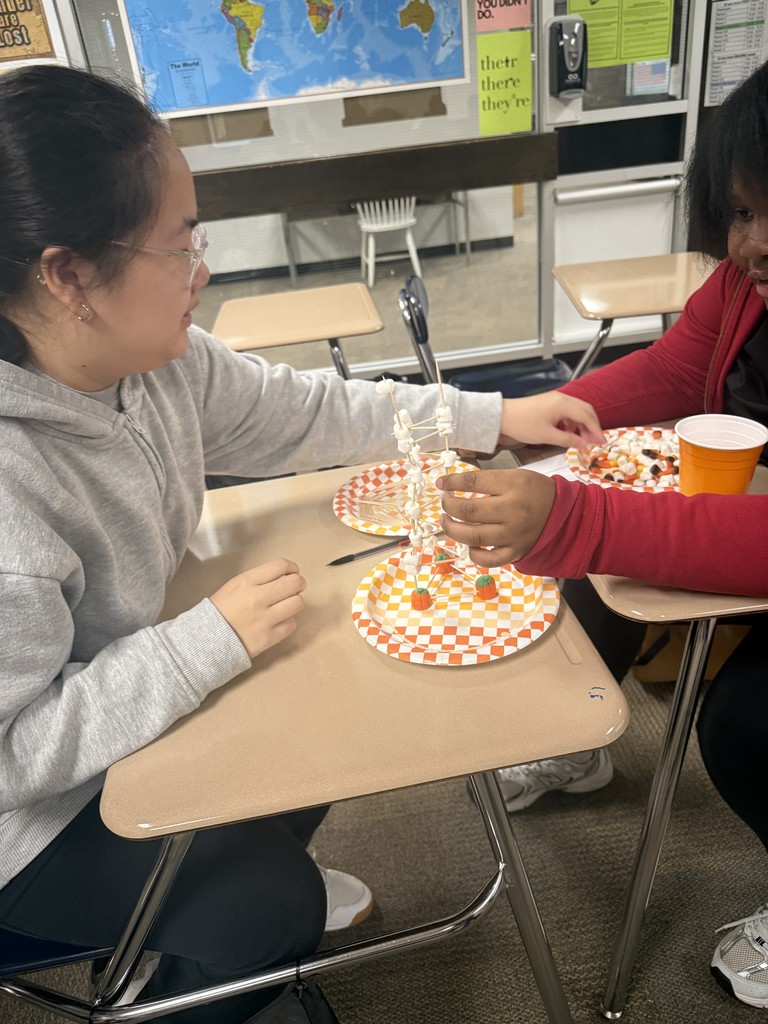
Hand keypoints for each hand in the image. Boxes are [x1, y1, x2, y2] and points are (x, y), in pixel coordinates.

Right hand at [210, 558, 306, 658]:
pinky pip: (291, 624)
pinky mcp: (268, 638)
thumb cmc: (220, 611)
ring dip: (294, 602)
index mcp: (247, 581)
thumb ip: (258, 579)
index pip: (281, 565)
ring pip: (297, 603)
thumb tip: (284, 576)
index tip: (292, 572)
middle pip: (295, 583)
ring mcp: (264, 619)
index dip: (292, 568)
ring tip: (285, 606)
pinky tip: (278, 622)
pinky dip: (287, 622)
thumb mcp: (234, 586)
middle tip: (294, 589)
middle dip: (299, 583)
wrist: (205, 641)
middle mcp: (257, 598)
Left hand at [437, 468, 555, 565]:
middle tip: (445, 502)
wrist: (563, 513)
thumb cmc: (534, 492)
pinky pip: (488, 559)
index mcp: (514, 485)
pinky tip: (469, 544)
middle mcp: (513, 511)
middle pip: (469, 511)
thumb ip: (485, 480)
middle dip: (448, 506)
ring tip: (446, 521)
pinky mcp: (515, 552)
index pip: (473, 481)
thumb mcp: (514, 476)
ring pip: (473, 536)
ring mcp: (514, 534)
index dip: (451, 482)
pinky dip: (473, 554)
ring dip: (452, 529)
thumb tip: (450, 485)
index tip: (441, 484)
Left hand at [498, 392, 603, 449]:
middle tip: (595, 441)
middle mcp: (562, 398)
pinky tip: (569, 432)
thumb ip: (568, 440)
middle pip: (586, 410)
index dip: (596, 430)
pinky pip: (568, 410)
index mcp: (563, 404)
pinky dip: (572, 421)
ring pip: (577, 410)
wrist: (502, 416)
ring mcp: (556, 399)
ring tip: (581, 439)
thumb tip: (584, 444)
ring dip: (582, 424)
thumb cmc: (521, 424)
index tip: (601, 441)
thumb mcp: (547, 436)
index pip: (587, 416)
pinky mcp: (550, 402)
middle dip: (592, 426)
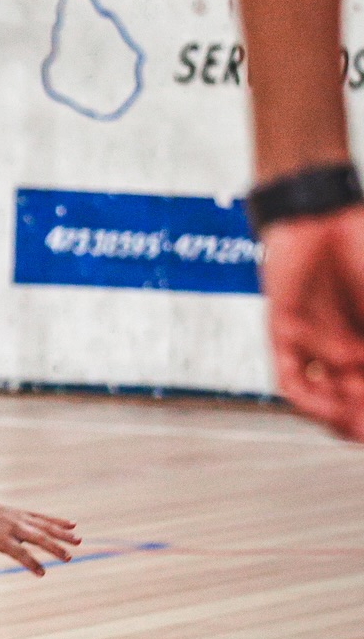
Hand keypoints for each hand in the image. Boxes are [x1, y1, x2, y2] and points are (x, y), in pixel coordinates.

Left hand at [0, 499, 78, 580]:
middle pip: (36, 537)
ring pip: (44, 525)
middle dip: (53, 547)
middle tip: (69, 558)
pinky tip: (73, 525)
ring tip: (79, 541)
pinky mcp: (25, 513)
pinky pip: (43, 517)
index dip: (30, 563)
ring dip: (62, 533)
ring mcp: (21, 518)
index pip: (18, 552)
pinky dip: (58, 521)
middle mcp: (14, 527)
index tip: (42, 573)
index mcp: (1, 539)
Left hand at [261, 207, 363, 438]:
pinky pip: (290, 377)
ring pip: (322, 396)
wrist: (322, 214)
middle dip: (362, 419)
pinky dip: (309, 398)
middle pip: (350, 400)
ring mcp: (312, 341)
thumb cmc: (359, 250)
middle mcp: (342, 345)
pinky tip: (326, 407)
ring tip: (356, 424)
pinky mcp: (283, 333)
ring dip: (338, 415)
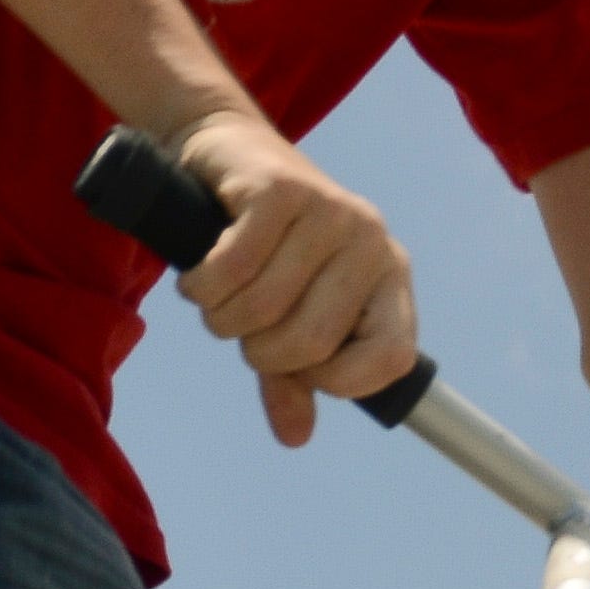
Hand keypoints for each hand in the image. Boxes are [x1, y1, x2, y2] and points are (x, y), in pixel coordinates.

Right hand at [160, 105, 416, 447]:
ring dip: (221, 316)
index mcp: (389, 277)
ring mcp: (329, 212)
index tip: (302, 370)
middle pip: (311, 342)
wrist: (225, 151)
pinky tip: (198, 275)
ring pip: (263, 307)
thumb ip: (294, 378)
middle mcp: (370, 242)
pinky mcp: (280, 190)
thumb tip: (296, 437)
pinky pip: (233, 268)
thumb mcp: (282, 317)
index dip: (337, 382)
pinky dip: (202, 285)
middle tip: (239, 325)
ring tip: (215, 294)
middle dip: (258, 349)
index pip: (391, 359)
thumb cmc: (262, 245)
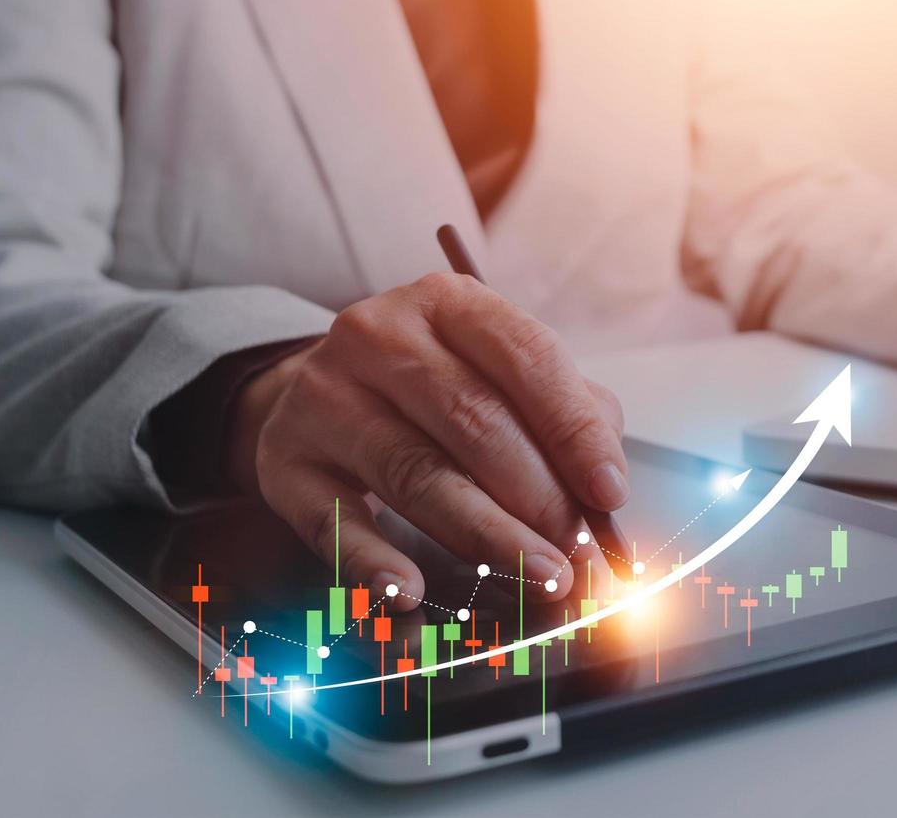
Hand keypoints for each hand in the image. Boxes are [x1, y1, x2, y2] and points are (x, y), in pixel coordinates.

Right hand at [231, 273, 627, 610]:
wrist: (318, 393)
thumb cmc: (435, 391)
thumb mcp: (502, 376)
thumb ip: (566, 417)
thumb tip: (605, 493)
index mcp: (449, 303)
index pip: (529, 359)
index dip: (575, 432)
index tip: (610, 494)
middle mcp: (379, 336)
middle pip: (475, 423)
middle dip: (540, 498)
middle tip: (578, 556)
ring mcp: (325, 396)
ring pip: (417, 473)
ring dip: (486, 535)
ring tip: (538, 578)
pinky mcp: (285, 460)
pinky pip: (333, 520)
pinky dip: (372, 563)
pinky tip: (408, 594)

○ ○ ○ ○ ○

■ WORK TASK:
Where a line in the listing above includes the string "Right", copy that line.

■ ANSWER TO THIS EXERCISE:
Right hand at [210, 558, 306, 658]:
Right hand at [160, 105, 416, 447]:
Right hand at [231, 273, 627, 610]:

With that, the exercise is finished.